Des moutons malades, blessés et extrêmement faibles


Le troupeau ne recevait aucun soin, la peur les a d’ailleurs gagnés à la simple vue d’humain. La grande majorité des moutons porte sur le dos quatre à cinq années de laine, une souffrance de tous les instants qui réduit grandement leur mobilité et qui favorise l’infestation de parasites. Ils sont tous attaqués par la gale, les poux et les vers. La laine est maculée de diarrhée et forme des croûtes qui emprisonnent la queue des animaux.
Les onglons des moutons sont d’une longueur épouvantable, ils ont poussé jusqu’à 15 centimètres pour certains ! Le déplacement des ovins est alors impossible, car leurs pieds sont extrêmement douloureux.
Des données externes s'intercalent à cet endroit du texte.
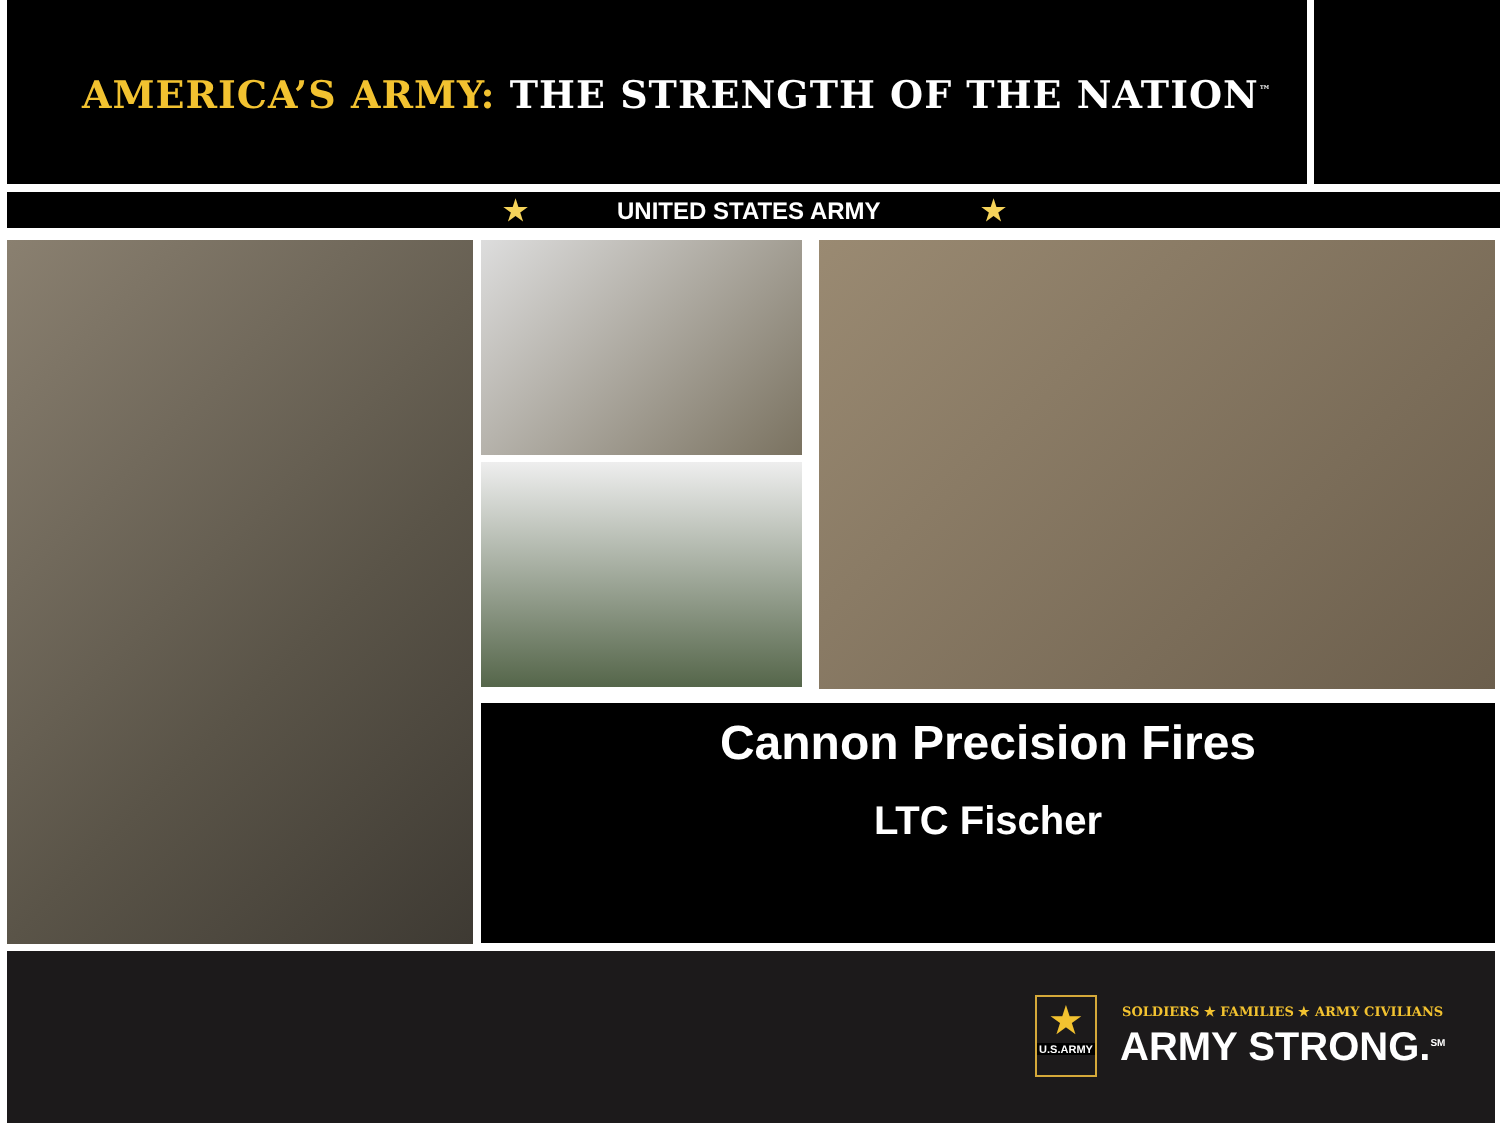AMERICA’S ARMY: THE STRENGTH OF THE NATION<sup>™</sup>
★ UNITED STATES ARMY ★
Cannon Precision Fires
LTC Fischer
★
U.S.ARMY
SOLDIERS ★ FAMILIES ★ ARMY CIVILIANS
ARMY STRONG.<sup>SM</sup>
L’horreur frappe les équipes en découvrant que les moutons qui vivaient courbés ont le dos complètement dégarni et griffé à sang. À force de se déplacer dans ces espaces exigus, ils ont entaillé leur peau.

La faiblesse de certains moutons est consternante, ils n’ont plus la force de maintenir leur propre poids et s’écroulent à la sortie des bâtiments. Malgré le poids de leur laine encrassée, la majorité des moutons présente un indice de masse corporel très inférieur à la normale.

À 21h00, tous les moutons sont chargés dans les véhicules des associations et le constat est affligeant : abcès, blessures, masses sur le corps, escarres, maigreurs… Les animaux vont avoir besoin de longues semaines de soins pour se rétablir.

Le troupeau a été réparti entre tous les refuges qui sont intervenus sur la saisie dont Animaux en Péril, Le Rêve d’Aby, Veeweyde refuge du marais, Help Animals, Equi’Chance et Silence Animal.

Un propriétaire en fuite


À l’arrivée des autorités, le propriétaire a pris la fuite en scandant des propos incohérents. Nul doute que l’individu sera rapidement retrouvé et entendu par la justice pour les faits de maltraitance animale dont il est manifestement coupable.

Les ASBL sont maintenant responsables des soins des animaux jusqu’à la décision de destination finale, donnée par Céline Tellier, Ministre du Bien-être animal en Wallonie.

L’UBEA a dressé un procès-verbal pour infraction au Code Wallon du Bien-être animal. Le propriétaire pourra être poursuivi au pénal ou administrativement. Si le Parquet décide de prendre la main dans cette affaire, il pourra renvoyer la propriétaire devant le tribunal correctionnel. Celui-ci risque de 8 jours à 3 ans de prison et/ou une amende pouvant s’élever à 1 million d’euros. Si le Parquet ne poursuit pas, la main reviendra alors au fonctionnaire sanctionnateur qui pourra infliger une amende pouvant aller jusqu’à 100.000 euros, mais également un retrait de permis de détention d’animaux.